Lost in all the commotion over the U.S. Supreme Court’s several decisions today is another important decision with ramifications for school choice. The Georgia Supreme Court unanimously ruled in Gaddy v. Georgia Department of Revenue that plaintiffs had no standing to challenge the state’s tax-credit scholarship program because the scholarship funds are private funds, not a government expenditure:

We also reject the assertion that plaintiffs have standing because these tax credits actually amount to unconstitutional expenditures of tax revenues or public funds. The statutes that govern the Program demonstrate that only private funds, and not public revenue, are used.

The program allows donors to receive tax credits in return for contributions to qualified nonprofit scholarship organizations that help families send their children to the schools of their choice. Plaintiffs asserted that the program violated Georgia’s Blaine Amendment, which prohibits the state from giving public funds to religious schools. However, as we explained in our amicus brief, no public funds are involved. “Taxpayers choose to donate voluntarily using their own private funds and receive a tax credit for the amount of the donation; no money ever enters or leaves the treasury.” Neither does the state direct where the funds are used. “The state exercises no control over which scholarship organizations donors choose to support, which students receive scholarships, or at which schools parents choose to use the scholarships.” The Georgia Supreme Court agreed:

Individuals and corporations chose the [scholarship organizations] to which they wish to direct contributions; these private [scholarship organizations] select the student recipients of the scholarships they award; and the students and their parents decide whether to use their scholarships at religious or other private schools. The State controls none of these decisions. Nor does it control the contributed funds or the educational entities that ultimately receive the funds.

“Today’s victory has secured Georgia parents’ right to continue choosing the best education for their children,” stated Erica Smith, an attorney for the Institute for Justice, which represented scholarship parents in the Gaddy case. “This Court correctly recognized that government should promote educational opportunity and choice, not limit it as the plaintiffs proposed.” 

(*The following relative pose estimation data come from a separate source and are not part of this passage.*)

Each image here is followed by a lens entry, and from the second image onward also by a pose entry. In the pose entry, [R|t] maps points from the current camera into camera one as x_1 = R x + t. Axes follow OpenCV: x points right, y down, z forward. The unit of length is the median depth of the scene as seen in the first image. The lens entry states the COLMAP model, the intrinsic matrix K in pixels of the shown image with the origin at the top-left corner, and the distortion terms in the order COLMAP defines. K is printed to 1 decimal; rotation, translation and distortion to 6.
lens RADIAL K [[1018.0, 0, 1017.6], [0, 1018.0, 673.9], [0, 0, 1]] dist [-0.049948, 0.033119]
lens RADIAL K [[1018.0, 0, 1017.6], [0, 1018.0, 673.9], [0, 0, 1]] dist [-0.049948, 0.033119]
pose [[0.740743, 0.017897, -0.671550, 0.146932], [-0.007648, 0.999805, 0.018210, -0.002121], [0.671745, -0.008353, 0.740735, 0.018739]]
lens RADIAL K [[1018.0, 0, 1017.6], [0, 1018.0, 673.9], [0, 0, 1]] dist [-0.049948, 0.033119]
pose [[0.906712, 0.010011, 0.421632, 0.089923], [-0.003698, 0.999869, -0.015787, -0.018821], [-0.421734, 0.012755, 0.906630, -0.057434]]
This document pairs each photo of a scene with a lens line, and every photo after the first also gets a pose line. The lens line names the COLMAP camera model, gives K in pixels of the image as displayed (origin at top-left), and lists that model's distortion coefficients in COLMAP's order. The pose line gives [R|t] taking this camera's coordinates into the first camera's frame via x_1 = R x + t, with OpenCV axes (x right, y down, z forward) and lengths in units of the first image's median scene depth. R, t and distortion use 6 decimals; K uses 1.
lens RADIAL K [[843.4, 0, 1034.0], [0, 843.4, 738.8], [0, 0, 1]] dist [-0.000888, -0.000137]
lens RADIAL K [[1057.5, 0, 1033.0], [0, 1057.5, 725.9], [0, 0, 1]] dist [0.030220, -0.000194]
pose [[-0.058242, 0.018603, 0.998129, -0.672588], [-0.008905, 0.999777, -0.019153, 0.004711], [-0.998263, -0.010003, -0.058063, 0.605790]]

The decision should also have implications outside of the Peach State. More than 250,000 students are using tax-credit scholarships in 17 states, and more states are likely to adopt similar programs in the years to come. However, opponents of school choice have failed to persuade any high court to block the tax credits by adopting “tax expenditure analysis,” a method of accounting that treats tax credits, deductions, and exemptions as government expenditures. Indeed, the Georgia Supreme Court joins a unanimous chorus of decisions by the U.S. Supreme Court and numerous state supreme courts, including in Arizona and Alabama, holding that tax credits are not public funds. Additionally, the Florida Supreme Court declined to hear an appeal from a lower court decision that similarly ruled that “all funds received by private schools under the [Florida Tax Credit Scholarship Program] come from private, voluntary contributions” to scholarship organizations. Likewise, the Illinois Supreme Court declined to hear a challenge to a lower court decision that tax credits do not constitute public funds. Finally, the New Hampshire Supreme Court also unanimously rejected a challenge to its tax-credit scholarship program, though it did not explicitly rule on the question of public funding. No high court has ever ruled that tax-credit scholarships constitute government expenditures. 


The Institute for Justice also recently won a case against Montana’s Department of Revenue for unconstitutionally preventing families from using tax-credit scholarships at religious schools. Though the legislature had included no such limitation, the department claimed allowing families to use the scholarships at religious schools would violate the state’s Blaine Amendment. A trial court disagreed, holding that (you guessed it) private donations given in exchange for tax credits are not public expenditures.


No doubt opponents of educational choice will continue to devise creative arguments as to why the courts should halt choice programs, but it appears that the “tax expenditure” argument against tax-credit scholarship programs has run its course.